> [ZU ERLEDIGENDE AUFGABEN]:
1. Schreiben Sie aus dem Text über die Assistenzsysteme des Volvo V40 die Stelle ab, die mit „Beim Rangieren wird“ beginnt und bis einschließlich „selbstverständlich zu sein.“ reicht.
2. Führen Sie den Text über die Assistenzsysteme des Volvo V40 im Anschluss an seinen letzten Satz weiter.

> [DOKUMENTAUSZUG]:
══════════
Auf Wunsch kann der Volvo mit Assistenzsystemen vollgestopft werden, deren Namen und Abkürzungen ich mir gar nicht alle merken kann. Da wären der Spurhalteassistent, Tot-Winkel-Assistent und der adaptive Tempomat, der das Tempo dem Vordermann anpasst und ihm mit einstellbarem Abstand (1-3 Sekunden) folgt. Viel entspannter kann man auf der Autobahn nicht fahren. Registriert das Fahrzeug eine unruhige Fahrweise, schlägt es dem Lenker eine Pause vor. Natürlich verfügt der V40 auch über einen Regen-und Lichtsensor, welcher sogar das Fernlicht automatisch steuert. Darüber hinaus ist noch eine Verkehrszeichenerkennung an Bord, die sogar bei Nacht und Schneefall einwandfrei funktioniert. Ferner ist eine Technologie namens City-Safety an Bord, welche bis zu einem Tempo von 50 km/h auf andere Verkehrsteilnehmer achtet und optisch wie akustisch Alarm schlägt, dass der Fahrer handeln muss. Tut er dies nicht, wird so spät wie möglich eine automatische Notbremsung ausgeführt, um die drohende Kollision zu verhindern oder zumindest zu dämpfen. Das City-Safety hat ein paar wenige Male jedoch umsonst Alarm geschlagen, zumindest war ich der Meinung, dass die Situation noch lange nicht kritisch war. Wenn beispielsweise der Vordermann abbiegen wollte und ich ihm zu nahe kam, während sich sein Heck noch in meiner Fahrbahn befand, warnte mich das System, obwohl ich am Bremsen war.
Beim Rangieren wird man von Sensoren rundum unterstützt, welche sogar den Querverkehr hinter dem Wagen registrieren (wenn man beispielsweise rückwärts ausparkiert) und piepsen, falls sich ein Auto seitlich nähert. Eine Rückfahrkamera oder gar ein Park Pilot, der selbstständig seitwärts parkiert (man muss Gas geben, aber der Wagen lenkt selber) sind ebenfalls verfügbar. Zu guter Letzt wäre da noch der Fussgängerairbag, der sich bei einer Kollision mit einer Person hinter der Motorhaube aufbläst und Windschutzscheibe, sowie die A-Säulen abdeckt, um die Verletzungsgefahr des Fussgängers zu minimieren. Dass das elektronische Multitalent ESP inkl. Traktionskontrolle, sowie ABS, Bremsassistent, Berganfahrhilfe und adaptives Kurvenlicht den Fahrer ebenfalls unterstützen, scheint da selbstverständlich zu sein.
══════════
> [EXTRAHIERTE INFORMATIONEN]:
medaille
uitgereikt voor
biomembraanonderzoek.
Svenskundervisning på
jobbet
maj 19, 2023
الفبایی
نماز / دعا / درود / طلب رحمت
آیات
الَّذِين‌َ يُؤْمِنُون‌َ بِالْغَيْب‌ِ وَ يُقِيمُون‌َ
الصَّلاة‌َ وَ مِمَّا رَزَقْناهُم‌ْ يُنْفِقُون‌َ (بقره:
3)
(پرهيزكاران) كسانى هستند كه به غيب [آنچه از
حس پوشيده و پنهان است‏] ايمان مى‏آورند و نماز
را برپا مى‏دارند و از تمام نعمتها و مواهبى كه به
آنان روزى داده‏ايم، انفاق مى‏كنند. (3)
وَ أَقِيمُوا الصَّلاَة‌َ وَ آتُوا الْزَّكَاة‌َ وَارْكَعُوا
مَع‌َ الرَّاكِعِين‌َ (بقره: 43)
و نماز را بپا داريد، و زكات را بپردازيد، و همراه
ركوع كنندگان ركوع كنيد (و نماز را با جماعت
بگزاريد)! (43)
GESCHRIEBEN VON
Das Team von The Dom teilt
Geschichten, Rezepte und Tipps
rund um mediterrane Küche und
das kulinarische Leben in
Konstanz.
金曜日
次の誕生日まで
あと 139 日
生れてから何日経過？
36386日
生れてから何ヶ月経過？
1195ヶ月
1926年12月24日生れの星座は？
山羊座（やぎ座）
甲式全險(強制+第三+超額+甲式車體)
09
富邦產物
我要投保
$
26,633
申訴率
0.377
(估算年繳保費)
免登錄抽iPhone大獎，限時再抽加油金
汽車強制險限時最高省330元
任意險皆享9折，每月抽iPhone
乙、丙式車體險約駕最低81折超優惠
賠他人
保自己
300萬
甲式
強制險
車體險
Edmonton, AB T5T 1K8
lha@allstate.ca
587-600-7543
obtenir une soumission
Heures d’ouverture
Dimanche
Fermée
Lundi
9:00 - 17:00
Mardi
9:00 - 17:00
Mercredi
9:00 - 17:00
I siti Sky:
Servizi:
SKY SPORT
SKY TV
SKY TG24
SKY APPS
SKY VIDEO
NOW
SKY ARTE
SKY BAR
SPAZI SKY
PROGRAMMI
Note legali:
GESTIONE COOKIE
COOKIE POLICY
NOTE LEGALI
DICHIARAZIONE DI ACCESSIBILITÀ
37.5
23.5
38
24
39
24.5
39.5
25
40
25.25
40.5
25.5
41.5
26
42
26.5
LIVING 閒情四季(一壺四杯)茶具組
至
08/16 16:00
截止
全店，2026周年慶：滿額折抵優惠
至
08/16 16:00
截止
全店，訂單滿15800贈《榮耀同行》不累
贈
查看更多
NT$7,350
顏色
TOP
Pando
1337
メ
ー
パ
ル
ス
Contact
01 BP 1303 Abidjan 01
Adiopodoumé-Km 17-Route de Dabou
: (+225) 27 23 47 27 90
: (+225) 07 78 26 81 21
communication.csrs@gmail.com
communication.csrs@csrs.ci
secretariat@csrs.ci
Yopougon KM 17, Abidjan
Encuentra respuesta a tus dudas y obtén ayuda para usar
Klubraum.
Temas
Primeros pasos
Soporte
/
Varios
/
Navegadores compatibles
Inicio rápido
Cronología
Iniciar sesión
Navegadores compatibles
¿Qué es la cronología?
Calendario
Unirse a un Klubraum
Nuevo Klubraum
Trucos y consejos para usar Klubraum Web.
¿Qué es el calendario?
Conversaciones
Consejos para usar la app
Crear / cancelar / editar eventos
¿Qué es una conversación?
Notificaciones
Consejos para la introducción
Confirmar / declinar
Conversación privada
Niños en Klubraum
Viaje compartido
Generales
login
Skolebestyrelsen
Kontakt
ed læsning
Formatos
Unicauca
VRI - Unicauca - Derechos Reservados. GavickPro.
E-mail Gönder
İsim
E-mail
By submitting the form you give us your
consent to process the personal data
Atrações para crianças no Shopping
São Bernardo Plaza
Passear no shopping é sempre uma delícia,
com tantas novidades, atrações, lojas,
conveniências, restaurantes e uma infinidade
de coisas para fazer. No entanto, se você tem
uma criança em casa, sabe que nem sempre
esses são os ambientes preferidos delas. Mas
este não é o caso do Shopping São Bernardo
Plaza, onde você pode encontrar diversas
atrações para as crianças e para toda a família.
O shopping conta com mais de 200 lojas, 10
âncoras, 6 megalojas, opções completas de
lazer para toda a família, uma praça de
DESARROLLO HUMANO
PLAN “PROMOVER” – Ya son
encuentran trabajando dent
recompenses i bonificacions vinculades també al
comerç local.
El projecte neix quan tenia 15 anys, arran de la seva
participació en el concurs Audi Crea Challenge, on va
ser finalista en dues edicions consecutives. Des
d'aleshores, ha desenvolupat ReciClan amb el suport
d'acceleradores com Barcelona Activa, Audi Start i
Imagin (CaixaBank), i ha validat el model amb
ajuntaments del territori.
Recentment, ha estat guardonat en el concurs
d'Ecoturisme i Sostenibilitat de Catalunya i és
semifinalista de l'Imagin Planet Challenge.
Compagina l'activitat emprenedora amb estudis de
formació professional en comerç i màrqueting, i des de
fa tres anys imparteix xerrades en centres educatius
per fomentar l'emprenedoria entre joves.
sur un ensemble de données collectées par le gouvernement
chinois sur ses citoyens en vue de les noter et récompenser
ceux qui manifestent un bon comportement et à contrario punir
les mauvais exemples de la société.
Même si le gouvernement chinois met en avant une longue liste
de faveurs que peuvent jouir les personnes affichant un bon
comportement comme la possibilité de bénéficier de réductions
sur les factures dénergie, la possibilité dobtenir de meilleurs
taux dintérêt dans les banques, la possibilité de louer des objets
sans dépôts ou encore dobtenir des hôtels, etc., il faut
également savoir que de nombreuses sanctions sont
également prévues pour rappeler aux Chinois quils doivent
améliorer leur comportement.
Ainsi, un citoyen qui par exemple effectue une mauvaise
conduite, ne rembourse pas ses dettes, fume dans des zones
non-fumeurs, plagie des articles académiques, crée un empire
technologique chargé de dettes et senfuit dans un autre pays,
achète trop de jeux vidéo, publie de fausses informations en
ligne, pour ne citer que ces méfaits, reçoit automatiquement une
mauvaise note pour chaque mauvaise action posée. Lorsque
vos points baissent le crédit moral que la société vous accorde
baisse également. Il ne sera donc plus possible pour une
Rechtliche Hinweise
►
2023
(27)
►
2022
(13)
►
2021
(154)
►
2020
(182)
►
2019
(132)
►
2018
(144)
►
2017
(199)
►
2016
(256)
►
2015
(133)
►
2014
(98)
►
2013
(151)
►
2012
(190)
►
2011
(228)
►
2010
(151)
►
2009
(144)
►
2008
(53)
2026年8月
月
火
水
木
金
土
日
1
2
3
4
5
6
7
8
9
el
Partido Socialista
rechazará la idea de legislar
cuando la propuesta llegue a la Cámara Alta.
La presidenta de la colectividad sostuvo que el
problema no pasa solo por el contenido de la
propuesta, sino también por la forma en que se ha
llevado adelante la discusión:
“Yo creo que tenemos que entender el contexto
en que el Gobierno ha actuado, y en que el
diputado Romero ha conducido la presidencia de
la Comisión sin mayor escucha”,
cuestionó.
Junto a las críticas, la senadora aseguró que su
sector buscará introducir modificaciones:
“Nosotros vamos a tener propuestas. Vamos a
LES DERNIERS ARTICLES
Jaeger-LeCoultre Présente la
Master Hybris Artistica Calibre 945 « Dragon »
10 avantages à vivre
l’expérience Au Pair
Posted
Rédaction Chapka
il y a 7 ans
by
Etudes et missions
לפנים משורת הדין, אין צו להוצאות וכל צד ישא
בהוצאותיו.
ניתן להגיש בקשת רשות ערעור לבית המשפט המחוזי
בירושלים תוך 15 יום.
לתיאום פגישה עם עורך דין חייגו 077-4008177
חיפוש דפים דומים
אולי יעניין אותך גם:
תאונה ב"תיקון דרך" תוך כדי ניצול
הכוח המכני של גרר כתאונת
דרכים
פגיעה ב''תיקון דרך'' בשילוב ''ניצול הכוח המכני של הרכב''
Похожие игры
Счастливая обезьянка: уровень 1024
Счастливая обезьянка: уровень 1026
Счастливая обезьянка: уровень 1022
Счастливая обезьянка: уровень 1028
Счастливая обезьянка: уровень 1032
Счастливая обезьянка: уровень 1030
══════════
> [LÖSUNGEN]:
1.
Beim Rangieren wird man von Sensoren rundum unterstützt, welche sogar den Querverkehr hinter dem Wagen registrieren (wenn man beispielsweise rückwärts ausparkiert) und piepsen, falls sich ein Auto seitlich nähert. Eine Rückfahrkamera oder gar ein Park Pilot, der selbstständig seitwärts parkiert (man muss Gas geben, aber der Wagen lenkt selber) sind ebenfalls verfügbar. Zu guter Letzt wäre da noch der Fussgängerairbag, der sich bei einer Kollision mit einer Person hinter der Motorhaube aufbläst und Windschutzscheibe, sowie die A-Säulen abdeckt, um die Verletzungsgefahr des Fussgängers zu minimieren. Dass das elektronische Multitalent ESP inkl. Traktionskontrolle, sowie ABS, Bremsassistent, Berganfahrhilfe und adaptives Kurvenlicht den Fahrer ebenfalls unterstützen, scheint da selbstverständlich zu sein.

2.
Meiner Erfahrung nach sind die Assistenzsysteme in der Regel ganz angenehm, denn sie greifen sanft ein, ausserdem hat der Fahrer immer die Möglichkeit, die Systeme auszuschalten.

Der Mehrwert gegenüber seinen Konkurrenten zeichnet sich im V40 also durch seine Vielfalt an Sicherheits- und Assistenzsystemen aus. Wer aufs Äussere achtet, könnte sich ebenfalls mit dem Schweden anfreunden, da sein Design sich von den deutsche Produkten abhebt. Leider lässt sich Volvo das Vergnügen ordentlich was kosten. Los geht’s mit dem kleinsten Diesel mit 115 PS ab 29’900 CHF. Aber mein anständig motorisierter Testwagen kostet mit all seinen Annehmlichkeiten bereits 53’185 CHF. Immerhin sind in dem Preis 10 Jahre oder 150’000 km Gratisservice und 5 Jahre Garantie enthalten.

Alltag ★★★★☆

Das Platzangebot des V40 ist angemessen, ein Raumwunder ist er aber nicht. Seine Stärken im Alltag sind die sehr bequemen Sitze mit der äusserst effektiven Sitzheizung. Die Assistenzsysteme können sicher den einen oder anderen Unfall vermeiden. Wer es lieber gemütlich hat, sollte die Finger vom Sportfahrwerk lassen.

Fahrdynamik ★★★★★

Der getestete Motor geht beherzt zur Sache und bietet schon früh sein maximales Drehmoment. Die einstellbare Lenkung und die Bremsen vermitteln viel Gefühl, mit dem Sportfahrwerk wird der Schwede zum richtigen Kurvenflitzer.

Umwelt ★★★★☆

Der kleine D2 Diesel ist auf dem Papier mit nur 3.6 l/100 km sehr sparsam, die anderen beiden Diesel gehen ebenfalls in Ordnung. Die Werte der Benziner sind durchschnittlich. Bei allen Motoren wären durch Downsizing sicher ein paar Zehntel mehr herauszuholen, immerhin ist aber die Start-Stopp-Automatik überall serienmässig dabei.

Ausstrahlung ★★★★★

Der V40 sieht schon verboten gut aus. Der Wagen durfte sich während dem Test über viele Komplimente freuen, zudem haftet an Volvo im Gegensatz zu gewissen anderen Marken ein positives Image, was das Verhalten im Verkehr betrifft.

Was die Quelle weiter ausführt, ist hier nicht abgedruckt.